Information provided

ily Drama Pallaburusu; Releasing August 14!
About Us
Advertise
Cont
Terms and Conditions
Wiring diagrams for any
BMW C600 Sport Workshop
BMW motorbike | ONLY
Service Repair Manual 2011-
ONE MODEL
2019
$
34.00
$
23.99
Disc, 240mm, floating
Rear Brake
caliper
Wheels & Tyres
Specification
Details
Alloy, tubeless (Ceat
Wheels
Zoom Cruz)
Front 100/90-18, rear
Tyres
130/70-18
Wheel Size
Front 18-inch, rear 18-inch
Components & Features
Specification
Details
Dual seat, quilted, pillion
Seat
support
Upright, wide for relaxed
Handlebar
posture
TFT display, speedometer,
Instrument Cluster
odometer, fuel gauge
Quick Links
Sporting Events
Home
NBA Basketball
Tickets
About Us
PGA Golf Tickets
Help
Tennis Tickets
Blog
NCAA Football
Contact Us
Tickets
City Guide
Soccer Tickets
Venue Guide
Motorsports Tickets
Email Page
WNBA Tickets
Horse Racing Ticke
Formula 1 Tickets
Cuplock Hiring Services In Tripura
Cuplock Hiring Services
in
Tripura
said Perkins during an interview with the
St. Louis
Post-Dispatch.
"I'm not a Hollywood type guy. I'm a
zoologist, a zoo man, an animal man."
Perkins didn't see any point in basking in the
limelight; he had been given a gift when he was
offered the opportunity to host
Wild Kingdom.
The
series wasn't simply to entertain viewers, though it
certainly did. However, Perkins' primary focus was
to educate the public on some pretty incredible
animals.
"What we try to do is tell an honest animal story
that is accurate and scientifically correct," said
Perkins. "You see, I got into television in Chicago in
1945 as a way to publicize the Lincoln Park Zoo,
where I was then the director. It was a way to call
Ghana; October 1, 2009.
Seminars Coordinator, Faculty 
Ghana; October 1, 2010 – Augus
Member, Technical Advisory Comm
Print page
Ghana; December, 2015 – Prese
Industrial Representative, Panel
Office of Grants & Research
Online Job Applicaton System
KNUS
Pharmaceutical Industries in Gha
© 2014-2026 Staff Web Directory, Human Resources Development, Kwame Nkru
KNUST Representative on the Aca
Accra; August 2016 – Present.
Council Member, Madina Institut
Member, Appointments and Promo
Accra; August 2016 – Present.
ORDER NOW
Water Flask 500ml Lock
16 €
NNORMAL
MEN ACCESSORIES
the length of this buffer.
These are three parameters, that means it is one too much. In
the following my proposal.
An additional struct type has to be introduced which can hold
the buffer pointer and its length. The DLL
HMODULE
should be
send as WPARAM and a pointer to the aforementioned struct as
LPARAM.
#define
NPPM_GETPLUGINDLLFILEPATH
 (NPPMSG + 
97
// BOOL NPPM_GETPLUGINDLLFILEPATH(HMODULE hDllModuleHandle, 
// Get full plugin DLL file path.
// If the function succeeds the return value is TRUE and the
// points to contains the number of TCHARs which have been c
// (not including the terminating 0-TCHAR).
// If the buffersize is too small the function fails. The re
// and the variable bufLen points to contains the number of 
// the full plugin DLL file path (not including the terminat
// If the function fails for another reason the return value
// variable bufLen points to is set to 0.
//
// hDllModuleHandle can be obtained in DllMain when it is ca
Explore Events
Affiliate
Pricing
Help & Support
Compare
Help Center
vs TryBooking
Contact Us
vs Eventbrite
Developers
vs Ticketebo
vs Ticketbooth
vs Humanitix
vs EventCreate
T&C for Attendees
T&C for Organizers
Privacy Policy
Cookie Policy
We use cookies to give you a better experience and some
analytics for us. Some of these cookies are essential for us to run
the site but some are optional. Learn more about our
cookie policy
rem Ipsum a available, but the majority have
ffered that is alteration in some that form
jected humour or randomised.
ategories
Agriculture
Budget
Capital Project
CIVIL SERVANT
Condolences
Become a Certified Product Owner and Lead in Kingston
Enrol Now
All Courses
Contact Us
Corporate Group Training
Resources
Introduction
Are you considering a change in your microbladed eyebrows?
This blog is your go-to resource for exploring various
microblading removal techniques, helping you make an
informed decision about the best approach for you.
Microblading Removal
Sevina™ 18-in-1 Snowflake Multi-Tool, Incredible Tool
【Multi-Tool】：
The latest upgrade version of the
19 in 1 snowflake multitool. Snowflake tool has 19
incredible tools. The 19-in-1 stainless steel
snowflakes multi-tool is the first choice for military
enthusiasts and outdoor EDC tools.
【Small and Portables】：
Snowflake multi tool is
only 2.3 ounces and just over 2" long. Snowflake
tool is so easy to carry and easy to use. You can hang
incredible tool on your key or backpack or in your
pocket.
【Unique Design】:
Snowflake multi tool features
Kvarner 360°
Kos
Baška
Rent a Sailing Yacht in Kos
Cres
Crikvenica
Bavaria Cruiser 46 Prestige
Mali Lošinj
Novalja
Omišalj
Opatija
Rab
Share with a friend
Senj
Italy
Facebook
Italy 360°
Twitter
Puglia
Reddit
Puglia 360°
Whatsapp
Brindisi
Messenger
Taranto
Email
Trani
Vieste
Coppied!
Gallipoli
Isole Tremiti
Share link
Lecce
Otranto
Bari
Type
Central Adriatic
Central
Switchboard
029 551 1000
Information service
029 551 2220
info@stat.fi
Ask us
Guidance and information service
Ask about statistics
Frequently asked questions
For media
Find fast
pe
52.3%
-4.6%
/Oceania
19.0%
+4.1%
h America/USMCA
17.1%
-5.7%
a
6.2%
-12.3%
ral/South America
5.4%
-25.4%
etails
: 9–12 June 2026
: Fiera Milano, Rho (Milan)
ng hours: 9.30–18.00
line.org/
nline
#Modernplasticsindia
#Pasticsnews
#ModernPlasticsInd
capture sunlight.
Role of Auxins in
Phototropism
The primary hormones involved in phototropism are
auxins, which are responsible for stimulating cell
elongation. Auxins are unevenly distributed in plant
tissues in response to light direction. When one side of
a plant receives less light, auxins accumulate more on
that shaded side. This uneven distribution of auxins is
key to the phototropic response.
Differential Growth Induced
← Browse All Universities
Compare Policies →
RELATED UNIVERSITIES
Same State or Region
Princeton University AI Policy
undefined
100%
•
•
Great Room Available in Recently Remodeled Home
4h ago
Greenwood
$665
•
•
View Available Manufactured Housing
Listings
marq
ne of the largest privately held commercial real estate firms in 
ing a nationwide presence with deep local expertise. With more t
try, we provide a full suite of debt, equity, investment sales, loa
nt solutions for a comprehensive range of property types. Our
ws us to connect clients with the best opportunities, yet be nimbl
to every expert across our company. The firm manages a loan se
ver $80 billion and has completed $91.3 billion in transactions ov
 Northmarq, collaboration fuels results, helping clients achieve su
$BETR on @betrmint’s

Instruction
Your answer must be the full listing above, reproduced exactly.

The completed task
ily Drama Pallaburusu; Releasing August 14!
About Us
Advertise
Cont
Terms and Conditions
Wiring diagrams for any
BMW C600 Sport Workshop
BMW motorbike | ONLY
Service Repair Manual 2011-
ONE MODEL
2019
$
34.00
$
23.99
Disc, 240mm, floating
Rear Brake
caliper
Wheels & Tyres
Specification
Details
Alloy, tubeless (Ceat
Wheels
Zoom Cruz)
Front 100/90-18, rear
Tyres
130/70-18
Wheel Size
Front 18-inch, rear 18-inch
Components & Features
Specification
Details
Dual seat, quilted, pillion
Seat
support
Upright, wide for relaxed
Handlebar
posture
TFT display, speedometer,
Instrument Cluster
odometer, fuel gauge
Quick Links
Sporting Events
Home
NBA Basketball
Tickets
About Us
PGA Golf Tickets
Help
Tennis Tickets
Blog
NCAA Football
Contact Us
Tickets
City Guide
Soccer Tickets
Venue Guide
Motorsports Tickets
Email Page
WNBA Tickets
Horse Racing Ticke
Formula 1 Tickets
Cuplock Hiring Services In Tripura
Cuplock Hiring Services
in
Tripura
said Perkins during an interview with the
St. Louis
Post-Dispatch.
"I'm not a Hollywood type guy. I'm a
zoologist, a zoo man, an animal man."
Perkins didn't see any point in basking in the
limelight; he had been given a gift when he was
offered the opportunity to host
Wild Kingdom.
The
series wasn't simply to entertain viewers, though it
certainly did. However, Perkins' primary focus was
to educate the public on some pretty incredible
animals.
"What we try to do is tell an honest animal story
that is accurate and scientifically correct," said
Perkins. "You see, I got into television in Chicago in
1945 as a way to publicize the Lincoln Park Zoo,
where I was then the director. It was a way to call
Ghana; October 1, 2009.
Seminars Coordinator, Faculty 
Ghana; October 1, 2010 – Augus
Member, Technical Advisory Comm
Print page
Ghana; December, 2015 – Prese
Industrial Representative, Panel
Office of Grants & Research
Online Job Applicaton System
KNUS
Pharmaceutical Industries in Gha
© 2014-2026 Staff Web Directory, Human Resources Development, Kwame Nkru
KNUST Representative on the Aca
Accra; August 2016 – Present.
Council Member, Madina Institut
Member, Appointments and Promo
Accra; August 2016 – Present.
ORDER NOW
Water Flask 500ml Lock
16 €
NNORMAL
MEN ACCESSORIES
the length of this buffer.
These are three parameters, that means it is one too much. In
the following my proposal.
An additional struct type has to be introduced which can hold
the buffer pointer and its length. The DLL
HMODULE
should be
send as WPARAM and a pointer to the aforementioned struct as
LPARAM.
#define
NPPM_GETPLUGINDLLFILEPATH
 (NPPMSG + 
97
// BOOL NPPM_GETPLUGINDLLFILEPATH(HMODULE hDllModuleHandle, 
// Get full plugin DLL file path.
// If the function succeeds the return value is TRUE and the
// points to contains the number of TCHARs which have been c
// (not including the terminating 0-TCHAR).
// If the buffersize is too small the function fails. The re
// and the variable bufLen points to contains the number of 
// the full plugin DLL file path (not including the terminat
// If the function fails for another reason the return value
// variable bufLen points to is set to 0.
//
// hDllModuleHandle can be obtained in DllMain when it is ca
Explore Events
Affiliate
Pricing
Help & Support
Compare
Help Center
vs TryBooking
Contact Us
vs Eventbrite
Developers
vs Ticketebo
vs Ticketbooth
vs Humanitix
vs EventCreate
T&C for Attendees
T&C for Organizers
Privacy Policy
Cookie Policy
We use cookies to give you a better experience and some
analytics for us. Some of these cookies are essential for us to run
the site but some are optional. Learn more about our
cookie policy
rem Ipsum a available, but the majority have
ffered that is alteration in some that form
jected humour or randomised.
ategories
Agriculture
Budget
Capital Project
CIVIL SERVANT
Condolences
Become a Certified Product Owner and Lead in Kingston
Enrol Now
All Courses
Contact Us
Corporate Group Training
Resources
Introduction
Are you considering a change in your microbladed eyebrows?
This blog is your go-to resource for exploring various
microblading removal techniques, helping you make an
informed decision about the best approach for you.
Microblading Removal
Sevina™ 18-in-1 Snowflake Multi-Tool, Incredible Tool
【Multi-Tool】：
The latest upgrade version of the
19 in 1 snowflake multitool. Snowflake tool has 19
incredible tools. The 19-in-1 stainless steel
snowflakes multi-tool is the first choice for military
enthusiasts and outdoor EDC tools.
【Small and Portables】：
Snowflake multi tool is
only 2.3 ounces and just over 2" long. Snowflake
tool is so easy to carry and easy to use. You can hang
incredible tool on your key or backpack or in your
pocket.
【Unique Design】:
Snowflake multi tool features
Kvarner 360°
Kos
Baška
Rent a Sailing Yacht in Kos
Cres
Crikvenica
Bavaria Cruiser 46 Prestige
Mali Lošinj
Novalja
Omišalj
Opatija
Rab
Share with a friend
Senj
Italy
Facebook
Italy 360°
Twitter
Puglia
Reddit
Puglia 360°
Whatsapp
Brindisi
Messenger
Taranto
Email
Trani
Vieste
Coppied!
Gallipoli
Isole Tremiti
Share link
Lecce
Otranto
Bari
Type
Central Adriatic
Central
Switchboard
029 551 1000
Information service
029 551 2220
info@stat.fi
Ask us
Guidance and information service
Ask about statistics
Frequently asked questions
For media
Find fast
pe
52.3%
-4.6%
/Oceania
19.0%
+4.1%
h America/USMCA
17.1%
-5.7%
a
6.2%
-12.3%
ral/South America
5.4%
-25.4%
etails
: 9–12 June 2026
: Fiera Milano, Rho (Milan)
ng hours: 9.30–18.00
line.org/
nline
#Modernplasticsindia
#Pasticsnews
#ModernPlasticsInd
capture sunlight.
Role of Auxins in
Phototropism
The primary hormones involved in phototropism are
auxins, which are responsible for stimulating cell
elongation. Auxins are unevenly distributed in plant
tissues in response to light direction. When one side of
a plant receives less light, auxins accumulate more on
that shaded side. This uneven distribution of auxins is
key to the phototropic response.
Differential Growth Induced
← Browse All Universities
Compare Policies →
RELATED UNIVERSITIES
Same State or Region
Princeton University AI Policy
undefined
100%
•
•
Great Room Available in Recently Remodeled Home
4h ago
Greenwood
$665
•
•
View Available Manufactured Housing
Listings
marq
ne of the largest privately held commercial real estate firms in 
ing a nationwide presence with deep local expertise. With more t
try, we provide a full suite of debt, equity, investment sales, loa
nt solutions for a comprehensive range of property types. Our
ws us to connect clients with the best opportunities, yet be nimbl
to every expert across our company. The firm manages a loan se
ver $80 billion and has completed $91.3 billion in transactions ov
 Northmarq, collaboration fuels results, helping clients achieve su
$BETR on @betrmint’s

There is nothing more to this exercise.